Saved data entries
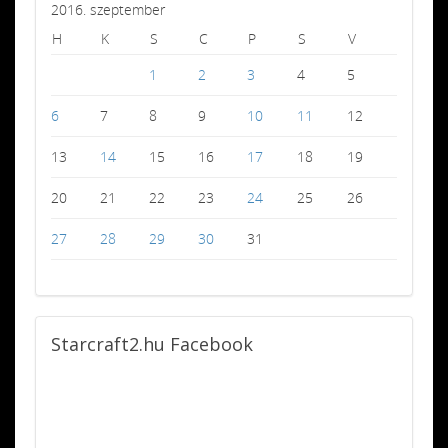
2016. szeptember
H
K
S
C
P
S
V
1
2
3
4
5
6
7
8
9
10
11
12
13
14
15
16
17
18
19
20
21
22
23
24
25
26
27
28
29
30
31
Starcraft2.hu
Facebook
---
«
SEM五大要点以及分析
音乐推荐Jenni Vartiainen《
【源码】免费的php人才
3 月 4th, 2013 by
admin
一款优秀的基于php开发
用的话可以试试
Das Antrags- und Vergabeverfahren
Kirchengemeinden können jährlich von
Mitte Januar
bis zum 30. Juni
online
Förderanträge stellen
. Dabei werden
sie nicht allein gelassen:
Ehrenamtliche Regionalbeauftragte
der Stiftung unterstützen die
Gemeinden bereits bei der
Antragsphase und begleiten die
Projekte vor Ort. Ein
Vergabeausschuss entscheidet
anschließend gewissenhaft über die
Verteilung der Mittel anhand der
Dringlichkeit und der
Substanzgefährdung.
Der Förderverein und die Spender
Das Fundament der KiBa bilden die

Work task
Quote the data above from the line containing "Der Förderverein und die Spender" to the line containing "Das Fundament der KiBa bilden die", inclusive, and stop.

Response to the exercise
Der Förderverein und die Spender
Das Fundament der KiBa bilden die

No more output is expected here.